Jared Dillan, economist and investor, talks on the subject of why you should not buy bonds now - based on AMarkets.
The reason №1 - the real estate bubble in Canada since last July home prices in Vancouver rose by 32%! At the same time sales have fallen by 19%! Now prices are high.
Reason №2 - games the US Federal Reserve to the market the Fed is sending conflicting signals at times - when will the rate increase. The upcoming elections complicate the task of forecasters. Now the situation is that the markets actually ceased to respond to statements by officials about the expected life of increasing rates. All because the Fed muryzhit players too long. Nobody believes the statements regulator. However, Yellen recently expressed a desire to "normalize" rates. Therefore, the increase in rates could still happen before the end of the year.
Reason №3 - the largest retailers in confusion Walmart bought Jet.com. Jet.com operates unprofitable models.Solution Walmart to buy a company with a dubious strategy for the $ 3 billion spoke about the ideological concerns of America's greatest retailer. It is clear that the networkers need a decent online, making online sales.However, the company could do everything, as they say, "inhaus". And did not, then there is a problem. Jet.com - the worst option, even to get close to the online sales closer.

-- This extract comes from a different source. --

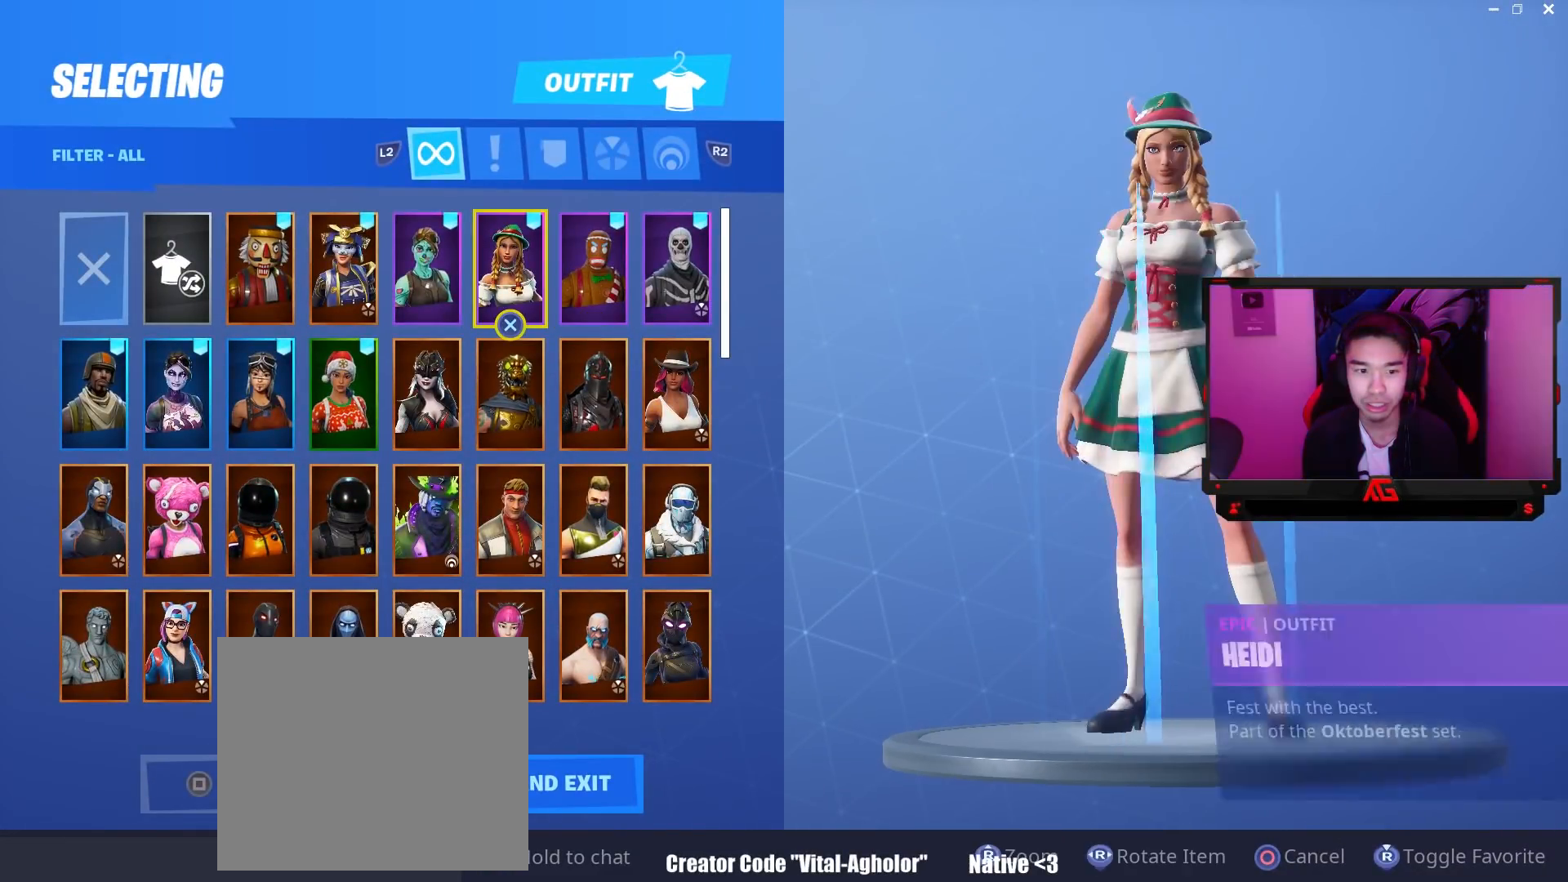
{"buttons": [], "left_stick": "down", "right_stick": "center", "events": [[17, "left_stick", "center"], [83, "left_stick", "up-left"], [217, "left_stick", "center"], [283, "left_stick", "left"], [450, "left_stick", "down"]]}
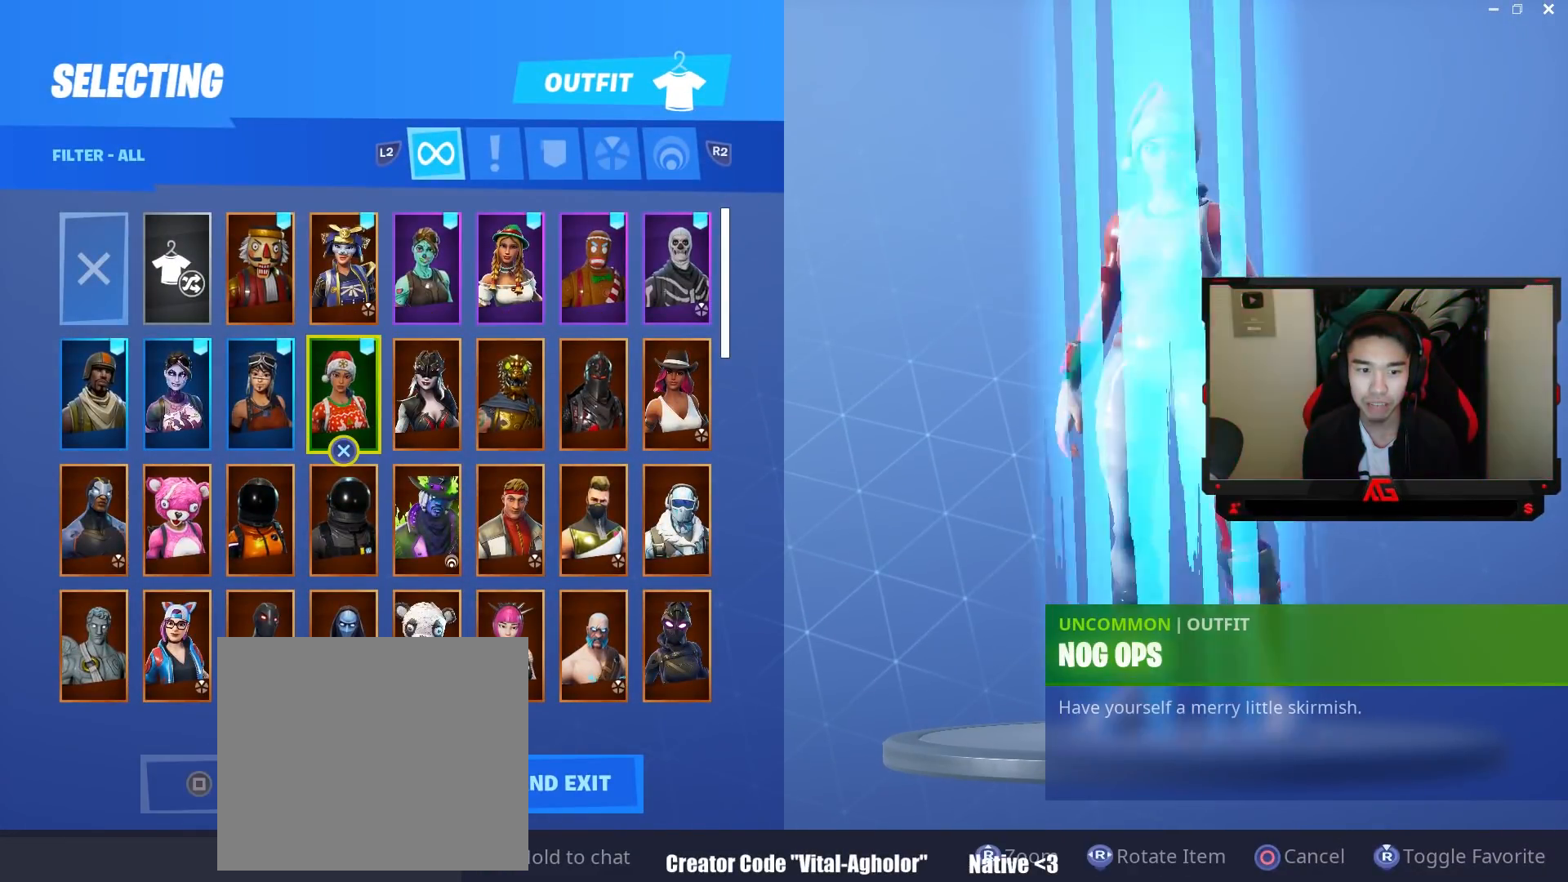
{"buttons": [], "left_stick": "center", "right_stick": "center", "events": [[33, "left_stick", "center"]]}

Reason №4 - EsliTramp blow himself Clinton's tough to beat. The system is hard to beat. Now you can even watch the unwinding of such a phenomenon as "Republicans Clinton." Meg Todd and Christy Todd, honored women Republicans were seen in the praise of the personal qualities of Hillary. About the same ( "Reagan Democrats") could be observed 30 years ago.
Jared Dillan claims - to buy bonds in a turbid medium and poisonous atmosphere would be very imprudent step. No matter who comes to power - or Hillary Donald - they both have launched a massive easing program in 2017.Trump had actually promised to QE by $ 500 billion. All this is a source of threats and unpredictable consequences for the debt market.